Я отрицательно покачал головой и снова прикрыл глаза, в последний раз затягиваясь самим собой, прежде чем шагнуть в новую личность.
Я услышал, как Футболка чешется. Долгие, медленные, задумчивые почесывания.
– Американ?
Я кивнул, по-прежнему не открывая глаз, – и вдруг почувствовал непривычное спокойствие. Насколько же, оказывается, легче быть кем-то другим.
Футболку продержали еще четыре дня, меня – десять. Мне не разрешали бриться и курить, да и еда, похоже, весьма активно не поощрялась теми, кто ее готовил. Пару раз меня допрашивали насчет бомбы на лондонском рейсе и предлагали взглянуть на фотографии – для начала на пару-тройку конкретных, а затем, когда ребята явно начали терять интерес, на всю картотеку правонарушителей, – но я взял себе за правило не особо вглядываться и зевал при каждой оплеухе, которой меня награждали.

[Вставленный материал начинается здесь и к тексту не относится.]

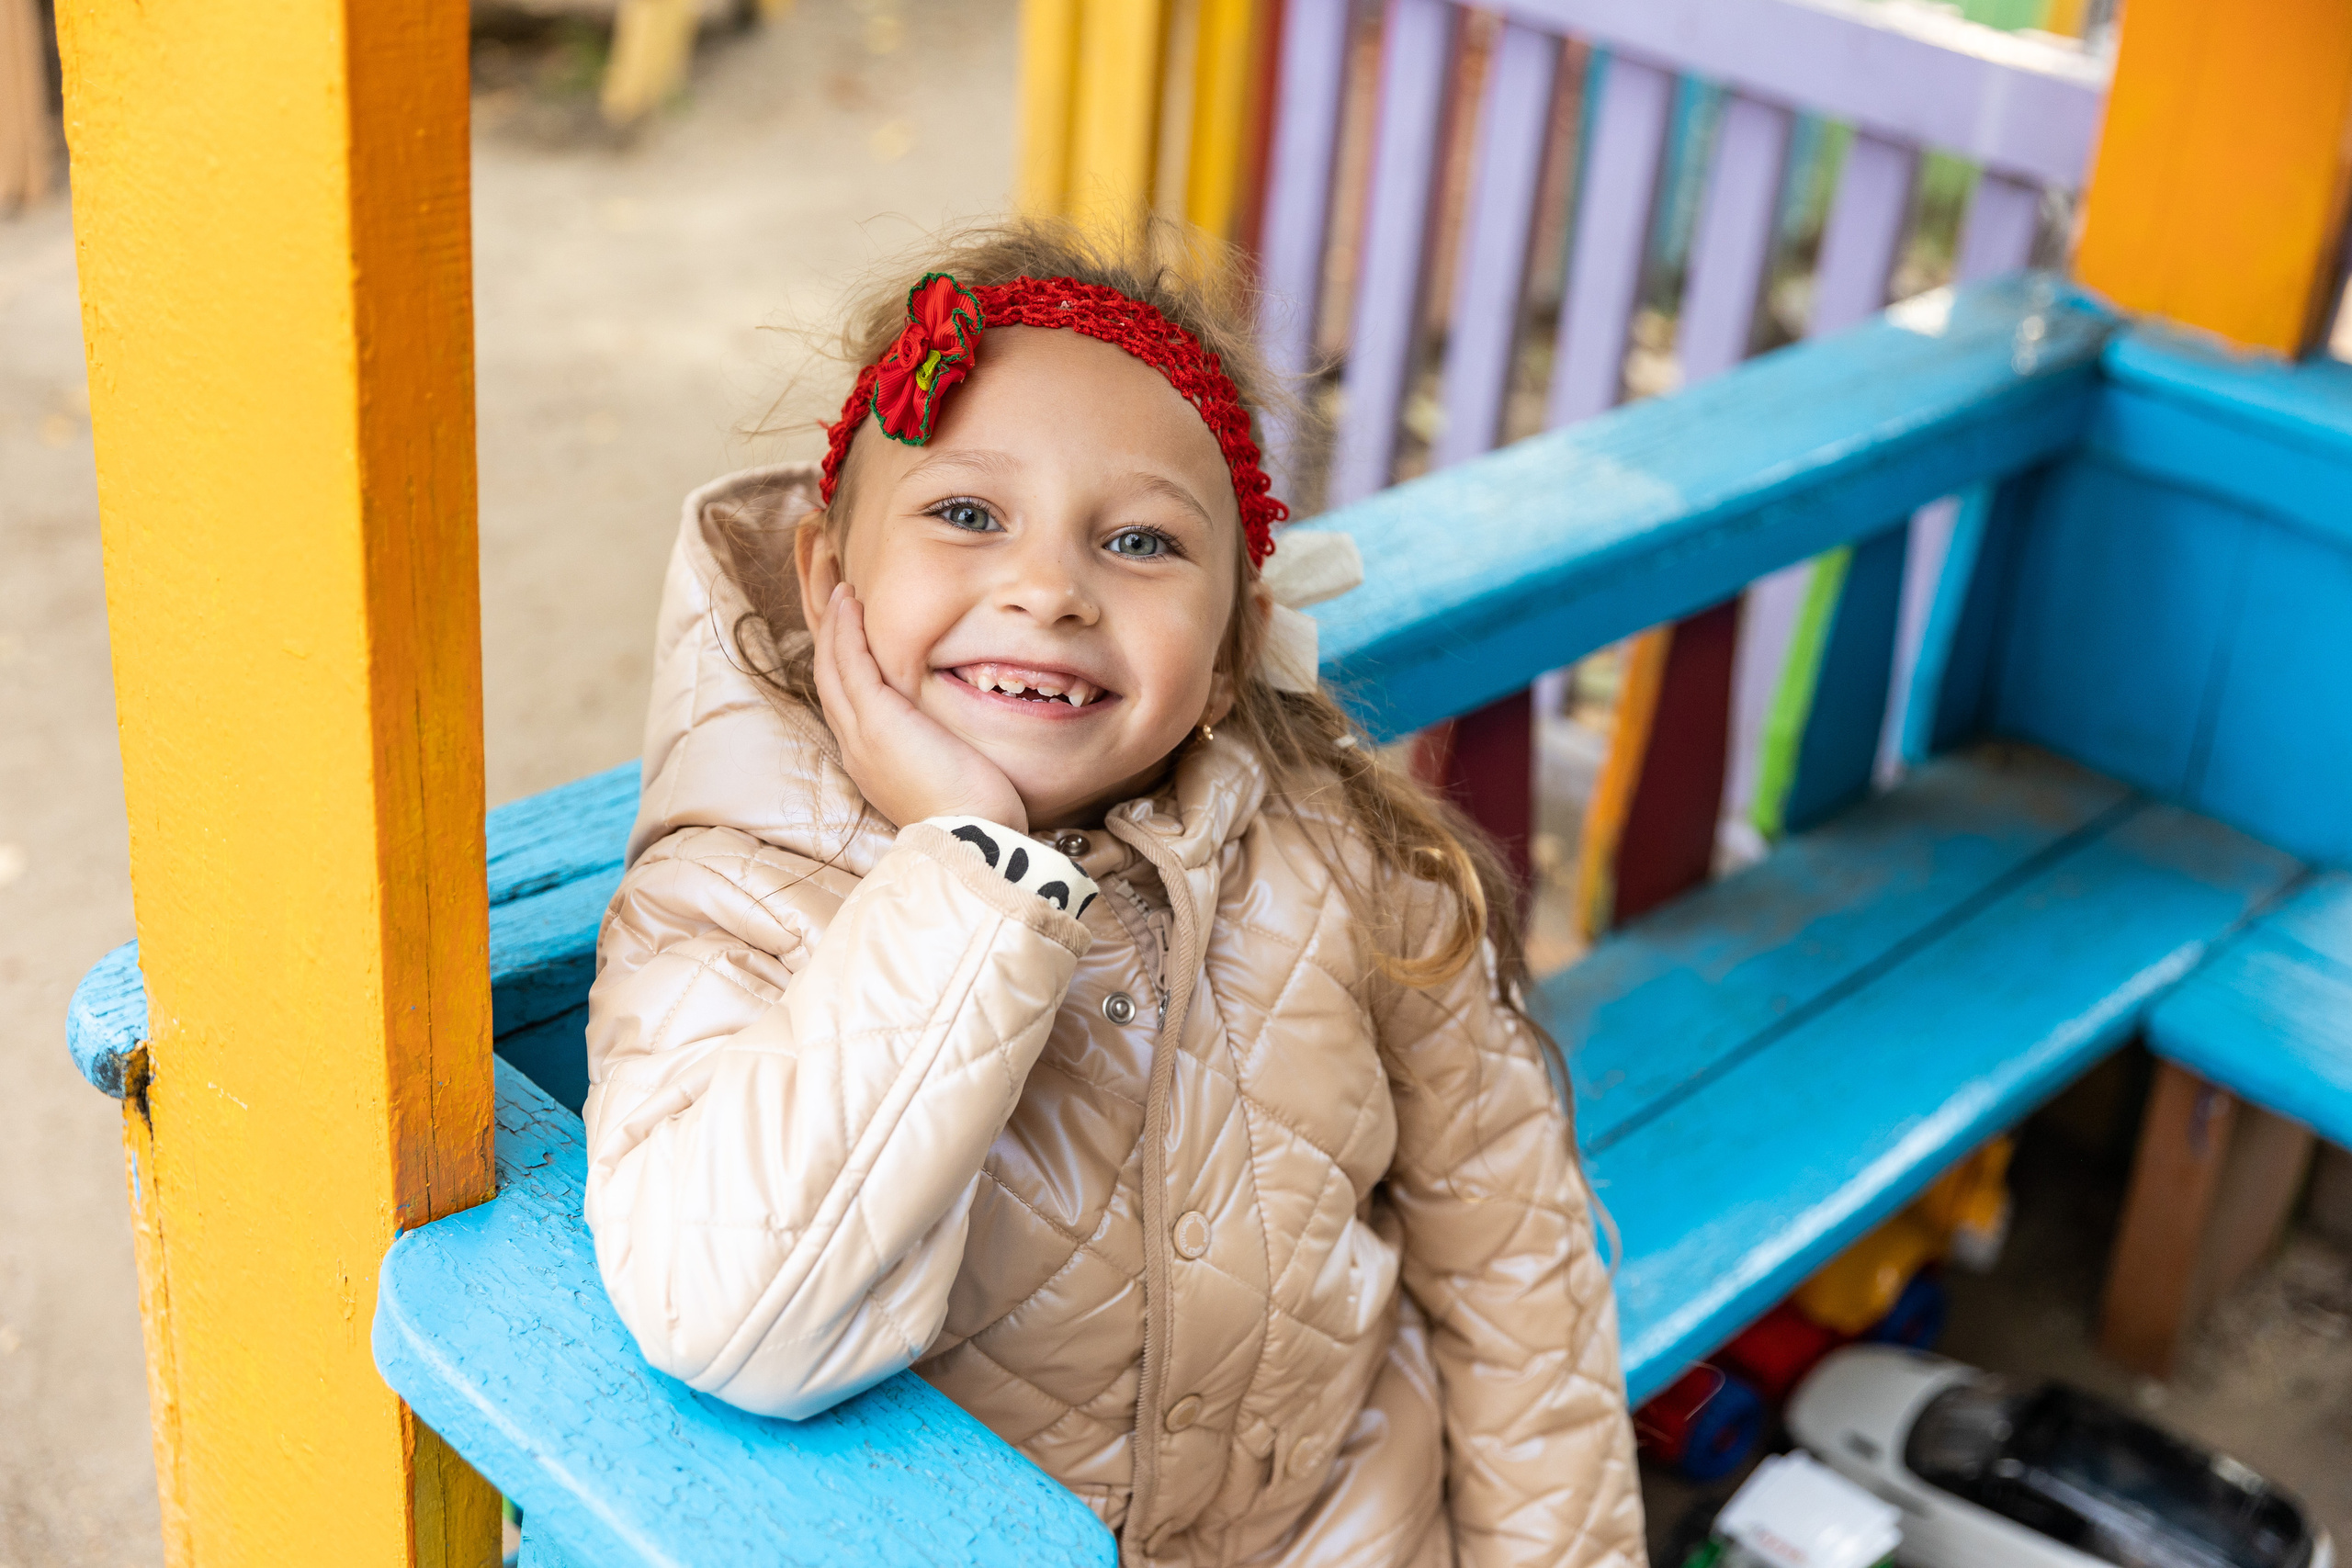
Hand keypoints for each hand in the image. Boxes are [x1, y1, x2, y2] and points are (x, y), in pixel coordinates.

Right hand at [811, 583, 1028, 832]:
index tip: (850, 628)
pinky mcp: (877, 720)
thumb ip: (939, 748)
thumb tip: (952, 731)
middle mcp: (856, 746)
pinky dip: (846, 629)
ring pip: (830, 665)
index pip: (847, 701)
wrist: (972, 841)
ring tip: (839, 585)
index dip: (842, 660)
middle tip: (832, 591)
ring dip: (831, 621)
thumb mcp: (950, 775)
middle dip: (827, 633)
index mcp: (871, 761)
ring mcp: (861, 733)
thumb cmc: (974, 817)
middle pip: (827, 677)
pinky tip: (851, 600)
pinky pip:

На десятую ночь меня отвели в белую комнату и сфотографировали с сотни разных ракурсов. После чего вернули ремень и шнурки с часами. Они даже предложили мне побриться. Но поскольку рукоятка казенной бритвы выглядела намного острее лезвия, да и щетина явно способствовала моему перевоплощению, от бритья я отказался.
На улице было темно; темно и холодно. Небо жалко пыжилось, пытаясь прыснуть на землю, но выходило лишь что-то вроде «ох, отстаньте вы все от меня со своим дождем». Я брел не спеша, словно мне плевать на дождь – да и вообще на все, что еще может предложить жизнь на этом свете, – и надеялся, что долго ждать не придется.
Ждать не пришлось совсем.
Это оказался «порш-911», темно-зеленого цвета. И особого подвига в том, что я углядел его, не было: на улицах Праги «порш» – такая же диковина, как и я сам. Примерно сотню ярдов он медленно катил рядом со мной, а затем, похоже решившись, с ревом рванул вперед и затормозил у перекрестка. Когда мне до него оставалось ярдов десять, пассажирская дверца вдруг резко распахнулась. Я замедлил шаг, проверился спереди и сзади и сунул голову в салон – взглянуть на водителя.